When the matter came up for further hearing as ordered in my ruling the day before Mr. Amuga informed the court that he was not ready to proceed with the hearing. He informed the court yesterday after my ruling he checked with the court file to find out if the proceedings he had requested for had been typed to enable file appeal and he found that they had been typed but the same had not been proofread and that is the reason why the court had not informed him that they are ready so that he would collect them.
He read them and that is when he received full instructions regarding an application for stay of further proceedings until the hearing and determination of the intended appeal. With due respect to counsel, the typing of all the proceedings was not necessary for the purposes of filing the appeal.

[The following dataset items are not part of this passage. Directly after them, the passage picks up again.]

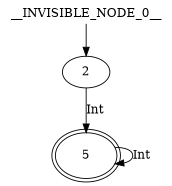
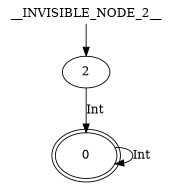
  digraph {
-   __INVISIBLE_NODE_0__ [height=.0 shape=none width=.0]
+   __INVISIBLE_NODE_0__ [height=.0 shape=none width=.0 label=__INVISIBLE_NODE_2__]
    n2 [label=2]
-   0 [peripheries=2 label=5]
+   0 [peripheries=2]
    __INVISIBLE_NODE_0__ -> n2
    n2 -> 0 [label=Int]
    0 -> 0 [label=Int]
  }
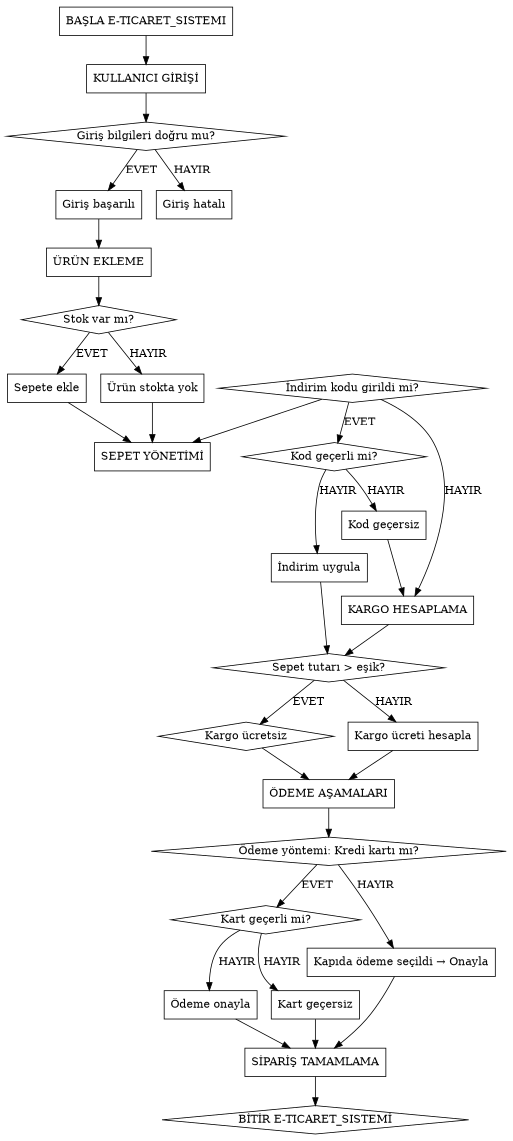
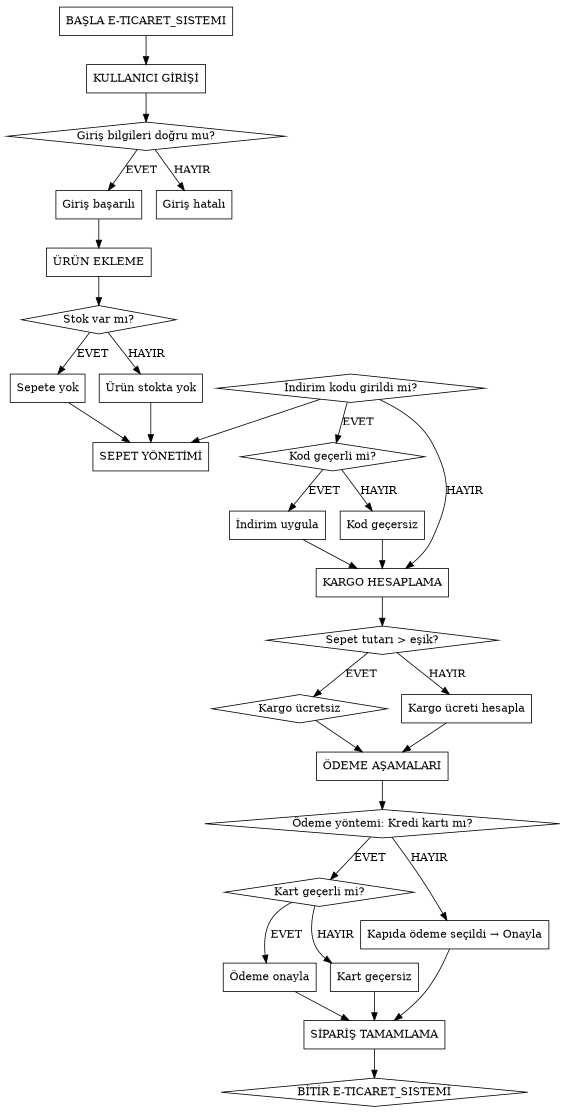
  digraph {
    rankdir=TB
    node [shape=box]
    n1 [label="BAŞLA E-TICARET_SISTEMI"]
    n2 [label="KULLANICI GİRİŞİ"]
    n3 [label="Giriş bilgileri doğru mu?" shape=diamond]
    n4 [label="Giriş başarılı"]
    n5 [label="Giriş hatalı"]
    n6 [label="ÜRÜN EKLEME"]
    n7 [label="Stok var mı?" shape=diamond]
-   n8 [label="Sepete ekle"]
+   n8 [label="Sepete yok"]
    n9 [label="Ürün stokta yok"]
    n10 [label="SEPET YÖNETİMİ"]
    n11 [label="İndirim kodu girildi mi?" shape=diamond]
    n12 [label="Kod geçerli mi?" shape=diamond]
    n13 [label="KARGO HESAPLAMA"]
    n14 [label="İndirim uygula"]
    n15 [label="Kod geçersiz"]
    n16 [label="Sepet tutarı > eşik?" shape=diamond]
    n17 [label="Kargo ücretsiz" shape=diamond]
    n18 [label="Kargo ücreti hesapla"]
    n19 [label="ÖDEME AŞAMALARI"]
    n20 [label="Ödeme yöntemi: Kredi kartı mı?" shape=diamond]
    n21 [label="Kart geçerli mi?" shape=diamond]
    n22 [label="Kapıda ödeme seçildi → Onayla"]
    n23 [label="Ödeme onayla"]
    n24 [label="Kart geçersiz"]
    n25 [label="SİPARİŞ TAMAMLAMA"]
    n26 [label="BİTİR E-TICARET_SISTEMİ" shape=diamond]
    n1 -> n2
    n2 -> n3
    n3 -> n4 [label=EVET]
    n3 -> n5 [label=HAYIR]
    n4 -> n6
    n6 -> n7
    n7 -> n8 [label=EVET]
    n7 -> n9 [label=HAYIR]
    n8 -> n10
    n9 -> n10
    n11 -> n10
    n11 -> n12 [label=EVET]
    n11 -> n13 [label=HAYIR]
-   n12 -> n14 [label=HAYIR]
+   n12 -> n14 [label=EVET]
    n12 -> n15 [label=HAYIR]
    n13 -> n16
-   n14 -> n16
+   n14 -> n13
    n15 -> n13
    n16 -> n17 [label=EVET]
    n16 -> n18 [label=HAYIR]
    n17 -> n19
    n18 -> n19
    n19 -> n20
    n20 -> n21 [label=EVET]
    n20 -> n22 [label=HAYIR]
-   n21 -> n23 [label=HAYIR]
+   n21 -> n23 [label=EVET]
    n21 -> n24 [label=HAYIR]
    n22 -> n25
    n23 -> n25
    n24 -> n25
    n25 -> n26
  }
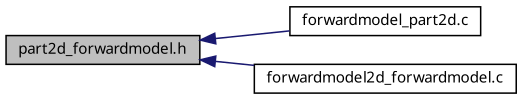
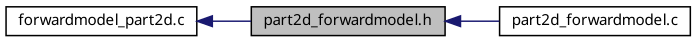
  digraph {
    rankdir=LR
    node [color=black fillcolor=white fontname="FreeSans.ttf" fontsize=10 shape=record style=filled]
    edge [color=midnightblue dir=back fontname="FreeSans.ttf" fontsize=10 labelfontname="FreeSans.ttf" labelfontsize=10 style=solid]
    n1 [fillcolor=grey75 fontcolor=black height=0.2 label="part2d_forwardmodel.h" width=0.4]
    n2 [height=0.2 label="forwardmodel_part2d.c" width=0.4]
-   n3 [height=0.2 label="forwardmodel2d_forwardmodel.c" width=0.4]
-   n1 -> n2
+   n3 [height=0.2 label="part2d_forwardmodel.c" width=0.4]
+   n2 -> n1
    n1 -> n3
  }
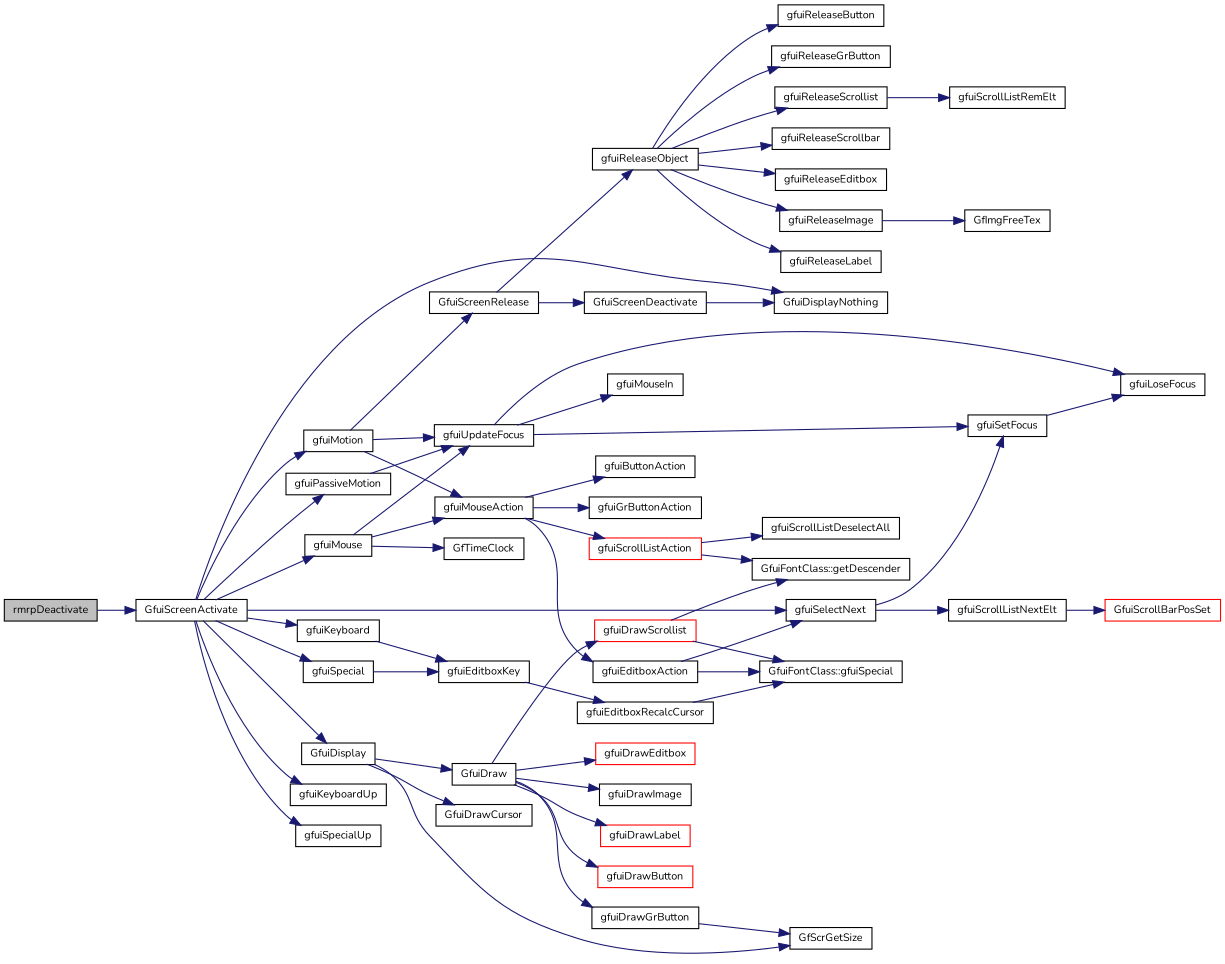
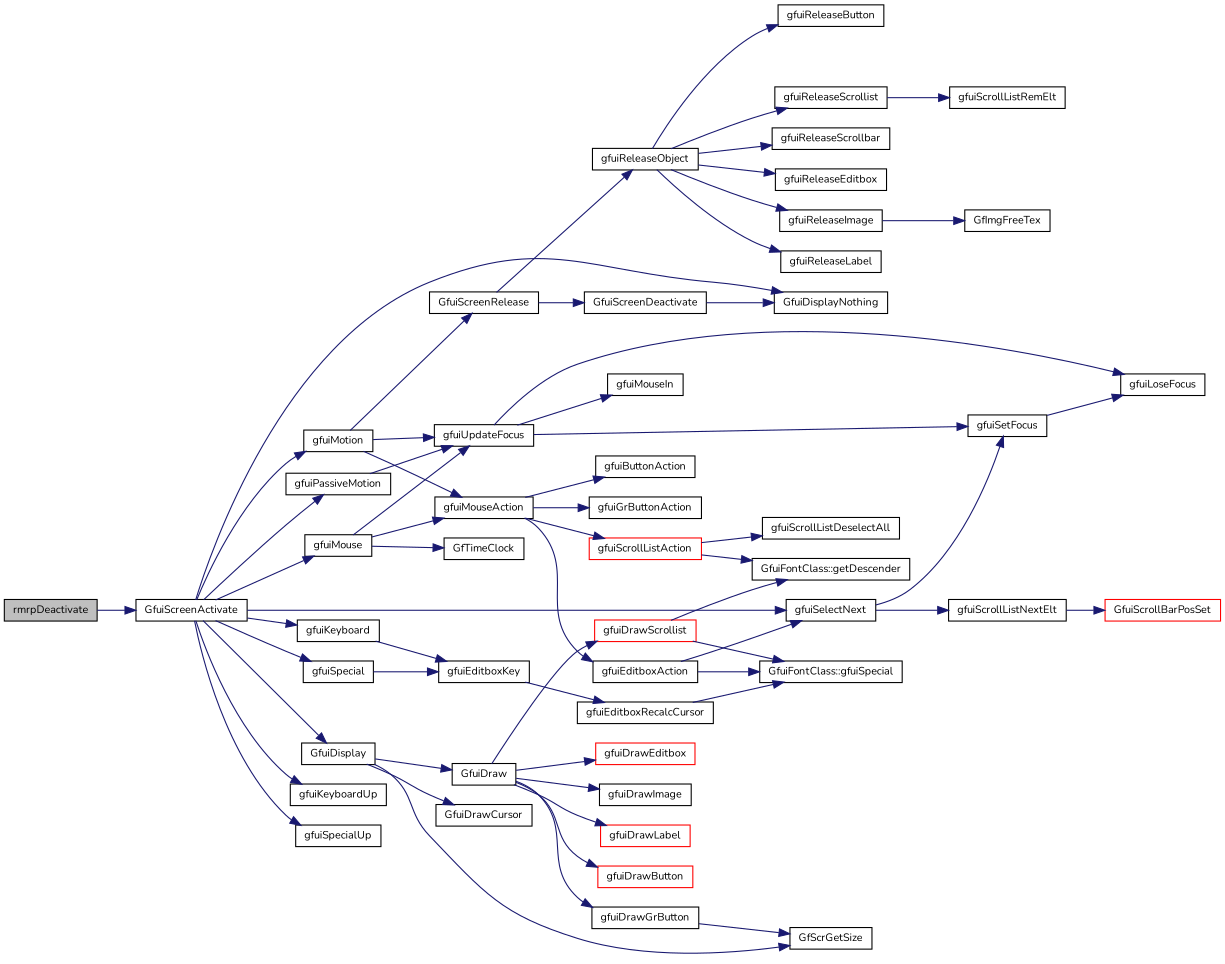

But counsel may be excused because he came into the matter late. The issue here was simple. Whether a communication between the clerk of a the National Assembly to the Chairman of the Parliamentary Select Committee require special leave from the Speaker before the same can be used outside Parliament.
The delay I would say was caused due to the defendant changing his advocate now and again. So far he has sacked 4 counsels. The defendant should be told and be told clearly that courts should not be used as instruments of causing delay of the hearing of cases. The defendant should be candit in prosecuting his suit. Having said that and having given leave to the defendant to appeal against this court’s ruling of 31st July 2006, I allow the defendant’s application in terms of prayer 2 of the Notice of Motion dated 19th September 2006.
Dated and delivered at Nairobi this 29th day of September 2006.